REQUEST 1: Condense the forum question's paragraph that begins "how would i go about solving" into a short list that keeps its main facts.

DOCUMENT SEGMENT:
┌────────

Coupled differential equations, free oscillations of carbon and oxygen atoms

Question

$x''(t) = -(A/M_C)*(x-y)$ and $y''(t)=-(A/M_O)*(y-x)$

how would i go about solving the set of coupled differential equations (see snippet) i have made use of the substitution so that i obtained a fourth order differential equation of the form $x'''' + x''(A/M_c + A/M_0)=0$ from this i have formed the characteristic polynomial by letting $x(t)=Kexp(L*T)$ which after substituting into the equation, gave me the equation of the format $Kexp(LT)(L^2(L^2 + (A/M_o+A/M_c))=0$ then from this i obtained the solution set $L={0,sqrt(-(A/M_c +A/M_0)), - sqrt(-(A/M_c +A/M_0))}$ but since $M_c$ and $M_o$ are masses, theyre clearly $>=0$ and so to the variable A which is the spring constant which is also >=0 thus the final solutions would have complex conjugate roots.

my overall solution for $x(t)$ is as follows:

$x(t) = \alpha$ $+$ $\beta *t$ + $\gamma*cos(t(A/M_o + A/M_c))$ + $\delta*sin(t(A/M_o + A/M_c))$

$y(t) = (-M_C /A)(A/M_o +A/M_c)^2$[$\gamma*cos(t(A/M_o + A/M_c$)) + $\delta$sin(t(A/M_o + A/M_c))] + $\alpha$ + $\beta*t$ + $\gamma*cos(t(A/M_o + A/M_c$)+$\delta*sin(t(A/M_o + A/M_c$)

then making use of the conversion equation $y(t)=(M_C/A)*x''(t)+x(t)$ to get the corresponding equation for y(t).

└────────

Page images and extracted text:
┌────────

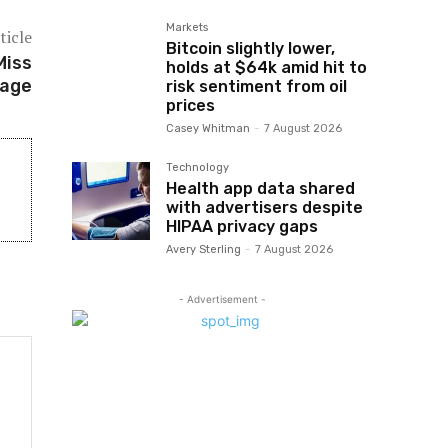
Markets
ticle
Bitcoin slightly lower,
Miss
holds at $64k amid hit to
tage
risk sentiment from oil
prices
Casey Whitman
-
7 August 2026
Technology
Health app data shared
with advertisers despite
HIPAA privacy gaps
Avery Sterling
-
7 August 2026
- Advertisement -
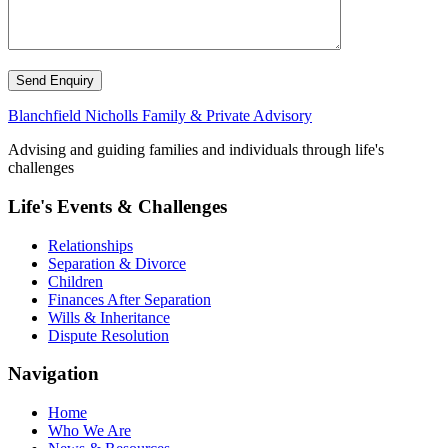
Send Enquiry
Blanchfield Nicholls Family & Private Advisory
Advising and guiding families and individuals through life's
challenges
Life's Events & Challenges
Relationships
Separation & Divorce
Children
Finances After Separation
Wills & Inheritance
Dispute Resolution
Navigation
Home
Who We Are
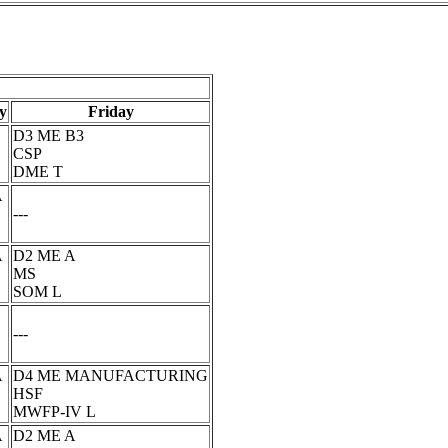
y
Friday
D3 ME B3
CSP
DME T
A
---
A
D2 ME A
MS
SOM L
---
A
D4 ME MANUFACTURING
HSF
MWFP-IV L
A
D2 ME A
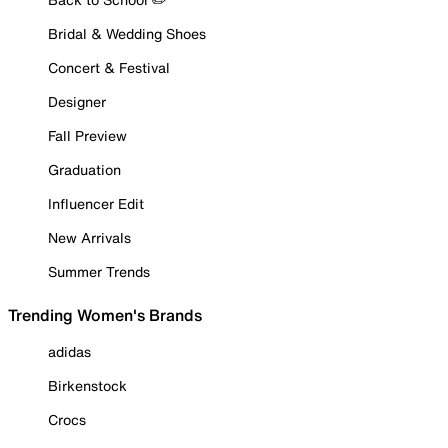
Bridal & Wedding Shoes
Concert & Festival
Designer
Fall Preview
Graduation
Influencer Edit
New Arrivals
Summer Trends
Trending Women's Brands
adidas
Birkenstock
Crocs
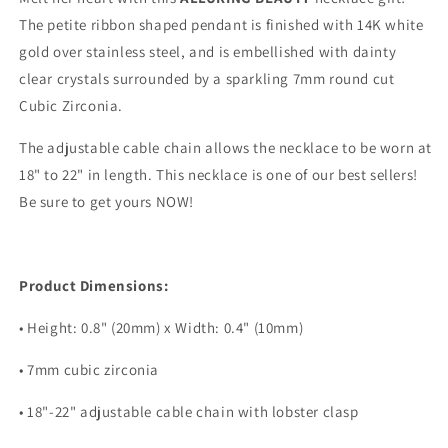
The petite ribbon shaped pendant is finished with 14K white
gold over stainless steel, and is embellished with dainty
clear crystals surrounded by a sparkling 7mm round cut
Cubic Zirconia.
The adjustable cable chain allows the necklace to be worn at
18" to 22" in length. This necklace is one of our best sellers!
Be sure to get yours NOW!
Product Dimensions:
• Height: 0.8" (20mm) x Width: 0.4" (10mm)
• 7mm cubic zirconia
• 18"-22" adjustable cable chain with lobster clasp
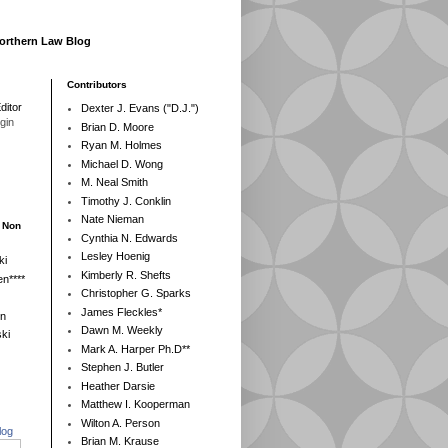
Northern Law Blog
Contributors
ditor
Dexter J. Evans ("D.J.")
egin
Brian D. Moore
Ryan M. Holmes
Michael D. Wong
M. Neal Smith
Timothy J. Conklin
Nate Nieman
- Non
Cynthia N. Edwards
Lesley Hoenig
ki
Kimberly R. Shefts
n****
Christopher G. Sparks
James Fleckles*
en
Dawn M. Weekly
ki
Mark A. Harper Ph.D**
Stephen J. Butler
Heather Darsie
Matthew I. Kooperman
Wilton A. Person
log
Brian M. Krause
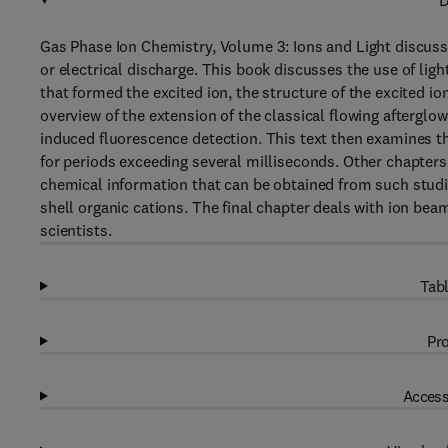
D
Gas Phase Ion Chemistry, Volume 3: Ions and Light discuss
or electrical discharge. This book discusses the use of lig
that formed the excited ion, the structure of the excited io
overview of the extension of the classical flowing aftergl
induced fluorescence detection. This text then examines th
for periods exceeding several milliseconds. Other chapter
chemical information that can be obtained from such studie
shell organic cations. The final chapter deals with ion be
scientists.
Tabl
Pro
Access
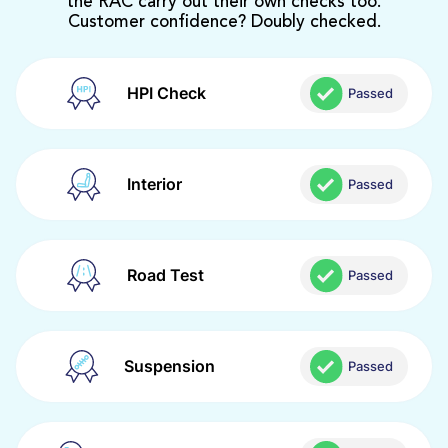
the RAC carry out their own checks too.
Customer confidence? Doubly checked.
HPI Check
Passed
Interior
Passed
Road Test
Passed
Suspension
Passed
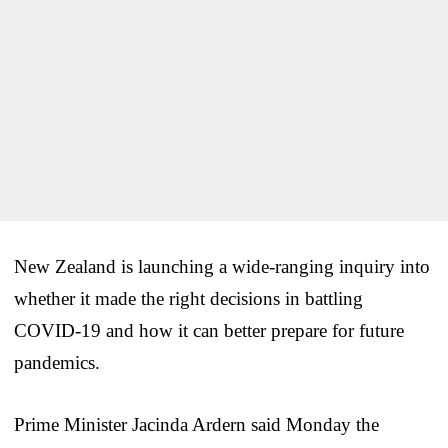
New Zealand is launching a wide-ranging inquiry into
whether it made the right decisions in battling
COVID-19 and how it can better prepare for future
pandemics.
Prime Minister Jacinda Ardern said Monday the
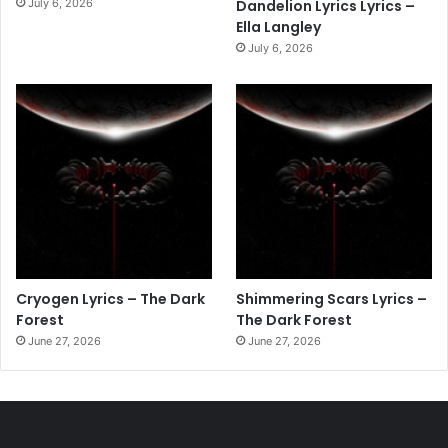
July 6, 2026
Dandelion Lyrics Lyrics –
Ella Langley
July 6, 2026
Cryogen Lyrics – The Dark
Shimmering Scars Lyrics –
Forest
The Dark Forest
June 27, 2026
June 27, 2026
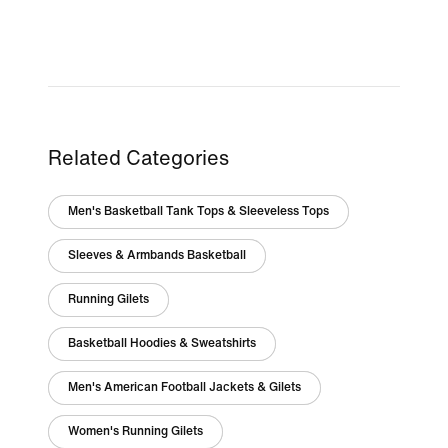
Related Categories
Men's Basketball Tank Tops & Sleeveless Tops
Sleeves & Armbands Basketball
Running Gilets
Basketball Hoodies & Sweatshirts
Men's American Football Jackets & Gilets
Women's Running Gilets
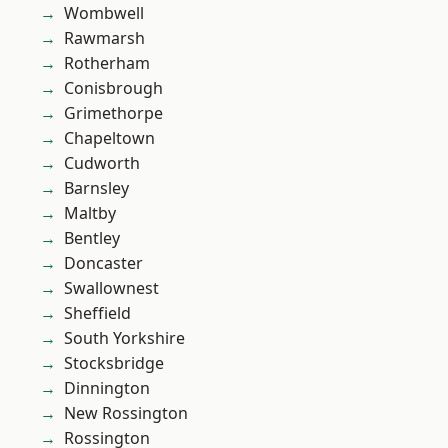
Wombwell
Rawmarsh
Rotherham
Conisbrough
Grimethorpe
Chapeltown
Cudworth
Barnsley
Maltby
Bentley
Doncaster
Swallownest
Sheffield
South Yorkshire
Stocksbridge
Dinnington
New Rossington
Rossington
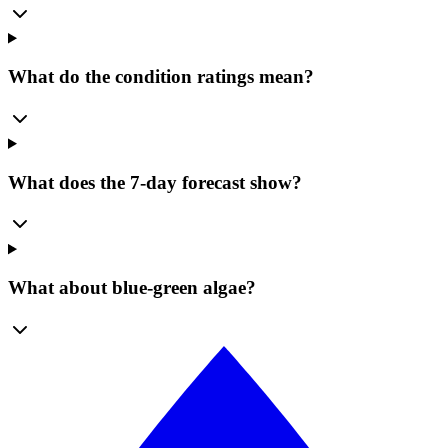
What do the condition ratings mean?
What does the 7-day forecast show?
What about blue-green algae?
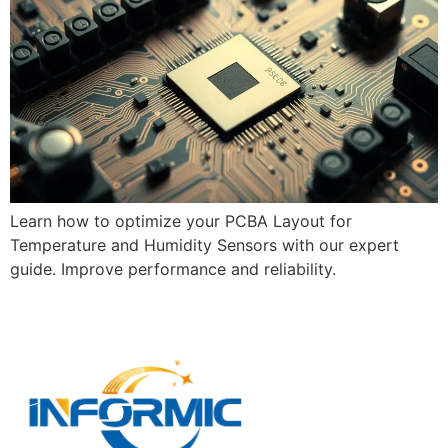
Learn how to optimize your PCBA Layout for
Temperature and Humidity Sensors with our expert
guide. Improve performance and reliability.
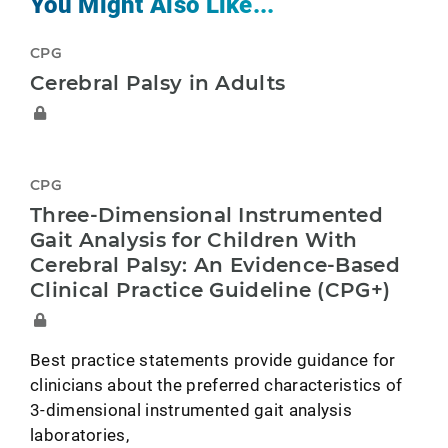
You Might Also Like...
CPG
Cerebral Palsy in Adults
CPG
Three-Dimensional Instrumented
Gait Analysis for Children With
Cerebral Palsy: An Evidence-Based
Clinical Practice Guideline (CPG+)
Best practice statements provide guidance for
clinicians about the preferred characteristics of
3-dimensional instrumented gait analysis
laboratories,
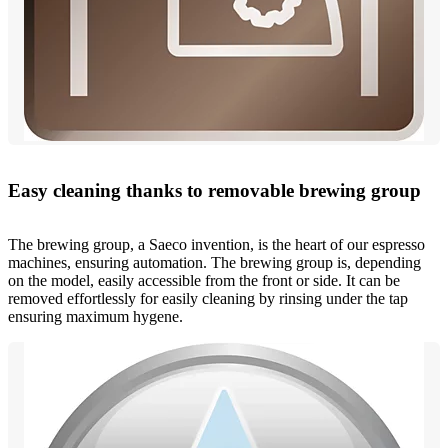
Easy cleaning thanks to removable brewing group
The brewing group, a Saeco invention, is the heart of our espresso
machines, ensuring automation. The brewing group is, depending
on the model, easily accessible from the front or side. It can be
removed effortlessly for easily cleaning by rinsing under the tap
ensuring maximum hygene.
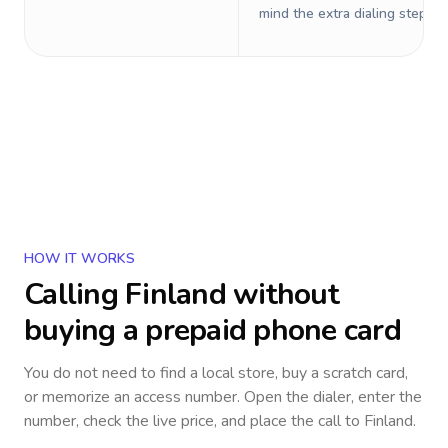
mind the extra dialing steps.
HOW IT WORKS
Calling
Finland
without
buying a prepaid phone card
You do not need to find a local store, buy a scratch card,
or memorize an access number. Open the dialer, enter the
number, check the live price, and place the call to
Finland
.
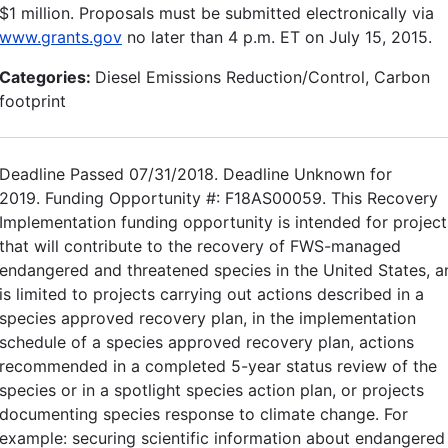
$1 million. Proposals must be submitted electronically via
www.grants.gov
no later than 4 p.m. ET on July 15, 2015.
Categories:
Diesel Emissions Reduction/Control, Carbon
footprint
Deadline Passed 07/31/2018. Deadline Unknown for
2019. Funding Opportunity #: F18AS00059. This Recovery
Implementation funding opportunity is intended for project
that will contribute to the recovery of FWS-managed
endangered and threatened species in the United States, a
is limited to projects carrying out actions described in a
species approved recovery plan, in the implementation
schedule of a species approved recovery plan, actions
recommended in a completed 5-year status review of the
species or in a spotlight species action plan, or projects
documenting species response to climate change. For
example: securing scientific information about endangered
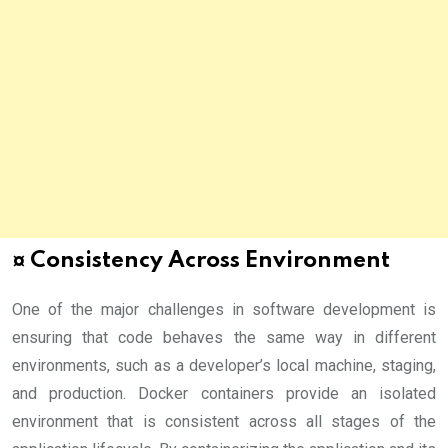
¤ Consistency Across Environment
One of the major challenges in software development is
ensuring that code behaves the same way in different
environments, such as a developer’s local machine, staging,
and production. Docker containers provide an isolated
environment that is consistent across all stages of the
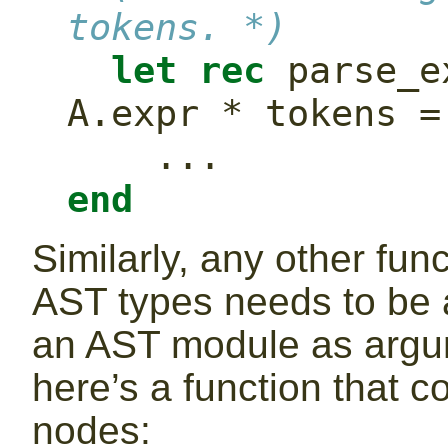
tokens. *)
let
rec
 parse_e
A.expr * tokens =
    ...
end
Similarly, any other fun
AST types needs to be a
an AST module as argu
here’s a function that 
nodes:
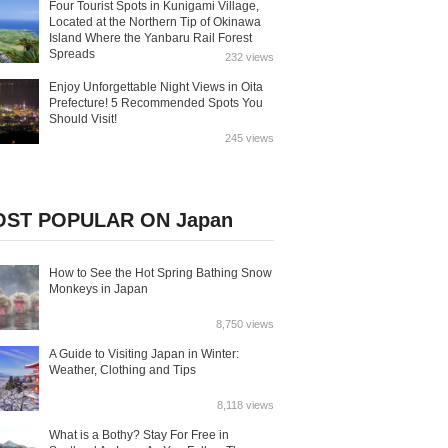
Four Tourist Spots in Kunigami Village,
Located at the Northern Tip of Okinawa
Island Where the Yanbaru Rail Forest
Spreads
232 views
Enjoy Unforgettable Night Views in Oita
Prefecture! 5 Recommended Spots You
Should Visit!
245 views
ST POPULAR ON Japan
How to See the Hot Spring Bathing Snow
Monkeys in Japan
8,750 views
A Guide to Visiting Japan in Winter:
Weather, Clothing and Tips
8,118 views
What is a Bothy? Stay For Free in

└────────

REQUEST 2: Identify every line of the records that contains the string "approved".

OUTPUT 1:
- The poster asks how to solve the set of coupled differential equations.
- Using substitution, they obtained a fourth-order equation: x'''' + x''(A/M_c + A/M_0) = 0.
- They formed the characteristic polynomial by letting x(t) = K exp(L*T) and substituting it into that equation.
- This gave the solution set L = {0, sqrt(-(A/M_c + A/M_0)), -sqrt(-(A/M_c + A/M_0))}.
- M_c and M_o are masses and A is a spring constant, so all are >= 0, and the final solutions would have complex conjugate roots.

OUTPUT 2:
species approved recovery plan, in the implementation
schedule of a species approved recovery plan, actions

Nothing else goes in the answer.